Wires_Guy_wires
Imperial Masterpiece
It's neither! My girlfriend is a big hoya & pilea fan, but she's not allowed back in the apartment because she doesn't treat her aphids in her home. I got her to order some systemics today to finally get rid of those. Right now she owns roughly 14 cultivars of hoya. But most of them have never flowered.Awesome. I saw the pilea and a hoya in there?
The climbing vine is the laurel clock trumpet vine that I imported from Thailand. The pilea look-alike is something I don't know about, but it's growing on a stem and not from a rosette or bulb.
The sticky plants are drosera from Africa (capensis? From the cape?), they're pretty popular plants in nurseries but nobody knows a thing about them so most people kill them. I had a collection of 5 or 6 different types from all over the world, but one hot summer killed them all. They need constant moisture and if they dry out, they die within hours. They're pretty easy to propagate from leaf cutting though; a teaspoon of sugar in a teacup of water is enough to get them growing from excised leafs that float on top of the water, cover the cup with some plastic wrap and place it on a window sill.
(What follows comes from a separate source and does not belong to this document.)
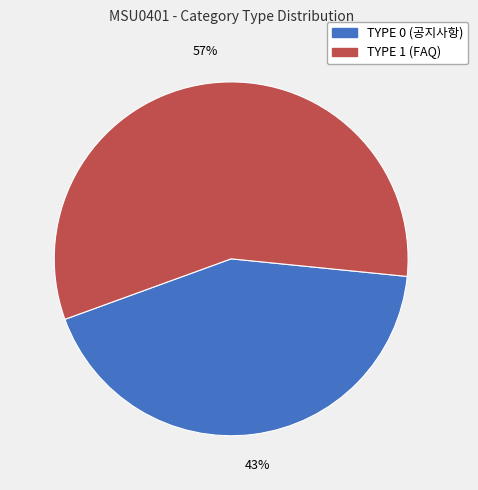

Does any single category account for the majority?

Yes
Shouldn't take more than three weeks before something pops out of the leaf.
The snail is the only surviving asolene spixi (out of two), the apple snail. I have some snail-eating assassin snails too, but they're being eaten alive by some kind of flatworm. I used pond water to fill this tank at first, there was a lot of life in there; flatworms with eyes, flatworms without eyes, leeches, all kinds of legged creatures and some crustaceans. It took some time to establish a balance; getting plants to grow faster than the algae, and there's still a warfare going on between the flatworms and the snails. Right now I'm waiting for the flat worms to die out naturally before I get my pink back-up snails out of the terrarium. Akadama serves a good purpose as aquarium floor. Pumice not so much, it floats.
It's true that pilea are insanely popular now in Europe, and they have been for the past two years. They're so easy to grow and multiply that I'm really not sure if I know anyone who doesn't have one. The polkadot begonia is also gaining foothold, and they're scarce too. A decent sized plant would easily be sold for 40 euros/USD. These too can be propagated from leaf cutting.